Please say how many lines in the records below contain the word "Conference". Give only the number.

▸ **RECORDS FOR THE TASK**:
● ● ● ● ●

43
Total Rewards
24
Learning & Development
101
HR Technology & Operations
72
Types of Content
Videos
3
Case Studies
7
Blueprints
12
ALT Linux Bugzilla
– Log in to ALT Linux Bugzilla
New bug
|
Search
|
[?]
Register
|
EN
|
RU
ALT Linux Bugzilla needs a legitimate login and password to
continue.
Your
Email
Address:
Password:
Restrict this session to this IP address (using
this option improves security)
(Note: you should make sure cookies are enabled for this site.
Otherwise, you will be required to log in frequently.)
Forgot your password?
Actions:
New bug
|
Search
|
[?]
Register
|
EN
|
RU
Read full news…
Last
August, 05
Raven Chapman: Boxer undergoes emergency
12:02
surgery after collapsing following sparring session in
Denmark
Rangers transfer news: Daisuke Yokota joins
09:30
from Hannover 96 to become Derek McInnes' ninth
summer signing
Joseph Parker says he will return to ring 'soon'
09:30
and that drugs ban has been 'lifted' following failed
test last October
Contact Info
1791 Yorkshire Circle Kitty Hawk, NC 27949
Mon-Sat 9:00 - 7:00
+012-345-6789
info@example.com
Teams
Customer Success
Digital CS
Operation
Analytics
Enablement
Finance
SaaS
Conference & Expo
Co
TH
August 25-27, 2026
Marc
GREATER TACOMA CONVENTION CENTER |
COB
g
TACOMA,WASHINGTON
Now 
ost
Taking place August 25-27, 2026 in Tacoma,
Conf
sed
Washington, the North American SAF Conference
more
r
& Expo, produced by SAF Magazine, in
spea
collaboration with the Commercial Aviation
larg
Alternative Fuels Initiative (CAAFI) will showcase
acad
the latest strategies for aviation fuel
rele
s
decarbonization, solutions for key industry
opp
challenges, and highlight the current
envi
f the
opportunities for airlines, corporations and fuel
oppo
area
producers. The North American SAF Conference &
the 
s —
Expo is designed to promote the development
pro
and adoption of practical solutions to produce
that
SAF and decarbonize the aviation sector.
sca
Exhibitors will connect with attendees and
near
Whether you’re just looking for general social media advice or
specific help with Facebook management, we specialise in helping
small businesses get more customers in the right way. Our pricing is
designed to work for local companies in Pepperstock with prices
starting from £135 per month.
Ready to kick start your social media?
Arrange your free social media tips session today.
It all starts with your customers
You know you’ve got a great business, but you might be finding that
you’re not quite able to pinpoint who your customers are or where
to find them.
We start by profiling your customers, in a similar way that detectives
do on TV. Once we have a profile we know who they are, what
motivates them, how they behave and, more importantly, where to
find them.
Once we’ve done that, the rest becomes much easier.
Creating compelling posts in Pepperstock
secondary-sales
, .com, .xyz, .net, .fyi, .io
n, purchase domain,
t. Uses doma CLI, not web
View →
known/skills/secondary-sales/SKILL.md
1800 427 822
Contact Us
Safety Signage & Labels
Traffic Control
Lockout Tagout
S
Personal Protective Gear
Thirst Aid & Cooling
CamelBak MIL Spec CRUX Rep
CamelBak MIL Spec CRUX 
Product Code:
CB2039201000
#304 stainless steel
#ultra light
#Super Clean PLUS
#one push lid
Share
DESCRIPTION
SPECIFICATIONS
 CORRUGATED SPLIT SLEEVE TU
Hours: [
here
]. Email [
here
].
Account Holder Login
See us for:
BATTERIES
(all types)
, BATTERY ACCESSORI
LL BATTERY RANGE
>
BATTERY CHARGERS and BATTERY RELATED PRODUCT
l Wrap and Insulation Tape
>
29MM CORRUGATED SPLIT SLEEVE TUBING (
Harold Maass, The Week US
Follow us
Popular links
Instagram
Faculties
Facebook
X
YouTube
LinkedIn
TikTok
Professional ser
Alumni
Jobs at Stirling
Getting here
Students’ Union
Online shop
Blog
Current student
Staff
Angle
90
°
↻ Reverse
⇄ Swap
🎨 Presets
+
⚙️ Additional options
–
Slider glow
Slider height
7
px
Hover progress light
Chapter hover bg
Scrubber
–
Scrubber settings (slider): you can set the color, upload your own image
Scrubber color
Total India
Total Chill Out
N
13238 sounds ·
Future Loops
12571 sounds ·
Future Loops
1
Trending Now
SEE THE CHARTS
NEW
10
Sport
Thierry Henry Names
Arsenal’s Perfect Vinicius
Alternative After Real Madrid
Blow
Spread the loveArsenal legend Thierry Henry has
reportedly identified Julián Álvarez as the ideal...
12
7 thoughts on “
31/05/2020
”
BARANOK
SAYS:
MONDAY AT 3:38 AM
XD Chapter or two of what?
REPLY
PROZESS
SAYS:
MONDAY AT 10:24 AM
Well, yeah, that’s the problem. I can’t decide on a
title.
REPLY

● ● ● ● ●

▸ **REPLY TO THE TASK**:
3